▶ Exercise prompt: Locate every line in the material that contains the word "people" and copy each of those lines in full.

▶ Dataset items:
*** Begin section ***
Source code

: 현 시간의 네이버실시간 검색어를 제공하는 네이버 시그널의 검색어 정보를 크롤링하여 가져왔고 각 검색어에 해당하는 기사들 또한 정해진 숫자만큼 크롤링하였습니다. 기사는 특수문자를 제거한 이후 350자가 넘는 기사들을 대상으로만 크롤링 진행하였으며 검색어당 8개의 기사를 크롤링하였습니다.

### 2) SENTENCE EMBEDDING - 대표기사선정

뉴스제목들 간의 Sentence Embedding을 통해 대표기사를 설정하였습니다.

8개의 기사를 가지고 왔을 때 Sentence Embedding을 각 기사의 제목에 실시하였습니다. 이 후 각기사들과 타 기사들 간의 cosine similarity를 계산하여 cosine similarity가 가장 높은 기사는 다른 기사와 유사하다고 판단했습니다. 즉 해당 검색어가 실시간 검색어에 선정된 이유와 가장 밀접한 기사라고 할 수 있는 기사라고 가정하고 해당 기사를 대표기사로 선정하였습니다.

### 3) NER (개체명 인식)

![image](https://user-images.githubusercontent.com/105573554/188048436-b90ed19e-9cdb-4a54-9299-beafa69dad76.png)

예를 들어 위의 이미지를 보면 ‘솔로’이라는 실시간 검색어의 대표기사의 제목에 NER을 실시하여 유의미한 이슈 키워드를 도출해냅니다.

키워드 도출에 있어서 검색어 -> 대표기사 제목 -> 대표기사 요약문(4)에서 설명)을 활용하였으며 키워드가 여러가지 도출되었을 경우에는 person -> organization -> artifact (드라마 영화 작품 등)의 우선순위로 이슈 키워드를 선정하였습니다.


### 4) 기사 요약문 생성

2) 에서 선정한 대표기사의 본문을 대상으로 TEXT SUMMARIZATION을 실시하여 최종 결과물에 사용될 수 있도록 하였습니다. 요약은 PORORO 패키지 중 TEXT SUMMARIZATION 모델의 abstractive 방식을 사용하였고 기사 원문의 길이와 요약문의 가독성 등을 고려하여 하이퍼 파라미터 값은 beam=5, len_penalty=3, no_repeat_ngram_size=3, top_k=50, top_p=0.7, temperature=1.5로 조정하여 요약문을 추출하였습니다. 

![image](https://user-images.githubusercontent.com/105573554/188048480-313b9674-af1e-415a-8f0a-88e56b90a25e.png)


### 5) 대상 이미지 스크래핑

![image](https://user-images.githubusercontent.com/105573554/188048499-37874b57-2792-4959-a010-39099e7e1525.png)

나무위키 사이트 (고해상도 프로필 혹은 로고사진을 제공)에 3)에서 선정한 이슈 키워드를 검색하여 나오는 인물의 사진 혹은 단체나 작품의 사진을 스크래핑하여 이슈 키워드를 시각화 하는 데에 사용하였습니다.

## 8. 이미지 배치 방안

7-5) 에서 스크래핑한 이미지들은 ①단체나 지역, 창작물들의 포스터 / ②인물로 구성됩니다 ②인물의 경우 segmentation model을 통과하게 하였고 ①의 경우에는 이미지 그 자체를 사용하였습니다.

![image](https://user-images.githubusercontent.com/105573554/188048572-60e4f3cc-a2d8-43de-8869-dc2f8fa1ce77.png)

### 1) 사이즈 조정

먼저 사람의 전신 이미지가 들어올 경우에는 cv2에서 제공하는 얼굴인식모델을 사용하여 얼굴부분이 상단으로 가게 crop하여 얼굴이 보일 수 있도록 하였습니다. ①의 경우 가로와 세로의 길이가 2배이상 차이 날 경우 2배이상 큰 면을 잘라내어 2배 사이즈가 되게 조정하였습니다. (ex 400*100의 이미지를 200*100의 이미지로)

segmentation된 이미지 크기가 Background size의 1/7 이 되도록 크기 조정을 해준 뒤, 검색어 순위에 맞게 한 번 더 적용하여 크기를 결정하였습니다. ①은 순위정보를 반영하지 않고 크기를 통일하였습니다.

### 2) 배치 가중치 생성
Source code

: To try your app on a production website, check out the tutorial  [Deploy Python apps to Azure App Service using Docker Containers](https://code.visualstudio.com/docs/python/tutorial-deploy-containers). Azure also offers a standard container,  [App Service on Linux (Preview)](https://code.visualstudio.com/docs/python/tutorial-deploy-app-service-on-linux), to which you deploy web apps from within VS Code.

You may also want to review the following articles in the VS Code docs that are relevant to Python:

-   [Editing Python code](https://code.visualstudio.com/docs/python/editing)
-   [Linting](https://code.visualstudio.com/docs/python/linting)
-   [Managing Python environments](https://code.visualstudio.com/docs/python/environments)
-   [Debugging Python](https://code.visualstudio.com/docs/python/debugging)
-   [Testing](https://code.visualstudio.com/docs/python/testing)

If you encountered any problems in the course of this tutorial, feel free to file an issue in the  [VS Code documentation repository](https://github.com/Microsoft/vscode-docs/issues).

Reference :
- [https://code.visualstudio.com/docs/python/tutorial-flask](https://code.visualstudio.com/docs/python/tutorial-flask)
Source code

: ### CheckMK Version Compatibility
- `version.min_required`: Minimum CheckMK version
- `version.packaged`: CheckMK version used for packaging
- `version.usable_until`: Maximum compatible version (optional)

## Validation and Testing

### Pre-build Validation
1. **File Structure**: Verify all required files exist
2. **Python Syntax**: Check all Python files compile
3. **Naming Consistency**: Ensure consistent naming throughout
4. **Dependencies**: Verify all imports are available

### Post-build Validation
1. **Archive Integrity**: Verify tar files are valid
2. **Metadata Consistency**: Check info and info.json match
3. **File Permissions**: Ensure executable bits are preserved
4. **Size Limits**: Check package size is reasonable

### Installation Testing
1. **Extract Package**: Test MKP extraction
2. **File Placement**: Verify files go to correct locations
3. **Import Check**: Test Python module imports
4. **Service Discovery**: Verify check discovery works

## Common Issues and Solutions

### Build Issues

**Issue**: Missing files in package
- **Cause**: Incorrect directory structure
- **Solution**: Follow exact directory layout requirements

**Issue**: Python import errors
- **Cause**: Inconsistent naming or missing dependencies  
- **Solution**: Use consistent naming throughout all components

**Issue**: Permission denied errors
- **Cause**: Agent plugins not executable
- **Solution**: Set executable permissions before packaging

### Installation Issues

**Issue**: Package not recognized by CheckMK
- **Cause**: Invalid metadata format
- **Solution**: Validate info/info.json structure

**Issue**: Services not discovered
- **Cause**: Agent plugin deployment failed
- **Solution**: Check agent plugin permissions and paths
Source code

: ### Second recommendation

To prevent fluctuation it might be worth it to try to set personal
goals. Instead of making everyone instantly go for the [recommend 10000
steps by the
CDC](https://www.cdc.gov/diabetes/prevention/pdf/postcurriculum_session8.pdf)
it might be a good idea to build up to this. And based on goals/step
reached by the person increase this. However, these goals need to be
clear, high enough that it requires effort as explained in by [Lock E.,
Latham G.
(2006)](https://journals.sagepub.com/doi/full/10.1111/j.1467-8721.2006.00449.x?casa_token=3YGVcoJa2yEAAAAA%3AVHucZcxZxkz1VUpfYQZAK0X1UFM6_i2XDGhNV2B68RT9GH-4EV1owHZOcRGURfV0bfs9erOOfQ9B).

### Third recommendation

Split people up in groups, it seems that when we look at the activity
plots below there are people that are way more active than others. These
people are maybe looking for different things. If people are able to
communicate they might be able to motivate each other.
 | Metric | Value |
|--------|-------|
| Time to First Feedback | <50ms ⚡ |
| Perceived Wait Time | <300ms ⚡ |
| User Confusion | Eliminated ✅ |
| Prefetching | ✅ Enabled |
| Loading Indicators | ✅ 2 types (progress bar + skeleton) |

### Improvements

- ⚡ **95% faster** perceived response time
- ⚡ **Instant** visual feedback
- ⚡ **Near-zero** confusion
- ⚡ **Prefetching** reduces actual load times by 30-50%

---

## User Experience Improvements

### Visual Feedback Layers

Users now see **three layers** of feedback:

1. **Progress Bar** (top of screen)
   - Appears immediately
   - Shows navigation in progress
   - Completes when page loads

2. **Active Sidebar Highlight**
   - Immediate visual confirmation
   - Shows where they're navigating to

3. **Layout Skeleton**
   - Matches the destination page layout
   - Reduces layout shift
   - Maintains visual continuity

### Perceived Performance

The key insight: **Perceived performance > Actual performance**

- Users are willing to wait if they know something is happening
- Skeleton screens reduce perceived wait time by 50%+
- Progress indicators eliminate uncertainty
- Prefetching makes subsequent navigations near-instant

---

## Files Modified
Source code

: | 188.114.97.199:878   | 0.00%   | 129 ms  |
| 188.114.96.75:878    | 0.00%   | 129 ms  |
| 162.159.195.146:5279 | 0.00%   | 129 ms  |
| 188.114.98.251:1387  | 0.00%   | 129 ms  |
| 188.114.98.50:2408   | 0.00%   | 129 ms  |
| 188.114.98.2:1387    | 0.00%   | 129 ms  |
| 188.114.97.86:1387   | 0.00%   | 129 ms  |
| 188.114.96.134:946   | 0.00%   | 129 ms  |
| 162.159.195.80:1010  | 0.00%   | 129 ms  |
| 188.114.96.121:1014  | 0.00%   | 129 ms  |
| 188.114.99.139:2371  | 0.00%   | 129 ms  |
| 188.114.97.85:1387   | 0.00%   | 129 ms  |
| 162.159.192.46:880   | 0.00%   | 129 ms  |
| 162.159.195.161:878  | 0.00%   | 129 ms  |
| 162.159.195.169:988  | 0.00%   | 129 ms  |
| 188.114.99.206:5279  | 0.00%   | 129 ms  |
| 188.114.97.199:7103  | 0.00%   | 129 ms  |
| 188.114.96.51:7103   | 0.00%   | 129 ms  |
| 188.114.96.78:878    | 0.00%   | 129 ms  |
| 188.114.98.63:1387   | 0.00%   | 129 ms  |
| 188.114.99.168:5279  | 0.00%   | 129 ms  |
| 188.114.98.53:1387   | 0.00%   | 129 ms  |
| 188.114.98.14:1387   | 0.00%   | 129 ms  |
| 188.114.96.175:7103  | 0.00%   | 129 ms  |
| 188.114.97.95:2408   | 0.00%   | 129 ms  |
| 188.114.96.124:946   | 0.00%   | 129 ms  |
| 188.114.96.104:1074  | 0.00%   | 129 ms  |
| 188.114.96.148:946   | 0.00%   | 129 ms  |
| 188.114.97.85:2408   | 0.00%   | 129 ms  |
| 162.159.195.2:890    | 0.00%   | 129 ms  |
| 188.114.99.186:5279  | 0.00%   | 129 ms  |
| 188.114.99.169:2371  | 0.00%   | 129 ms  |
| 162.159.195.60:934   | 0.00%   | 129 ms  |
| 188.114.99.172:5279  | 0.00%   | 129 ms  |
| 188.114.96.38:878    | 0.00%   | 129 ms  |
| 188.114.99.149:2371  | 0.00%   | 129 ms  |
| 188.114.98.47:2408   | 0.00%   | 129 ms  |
*** End section ***
▶ Exercise response:
Split people up in groups, it seems that when we look at the activity
plots below there are people that are way more active than others. These
people are maybe looking for different things. If people are able to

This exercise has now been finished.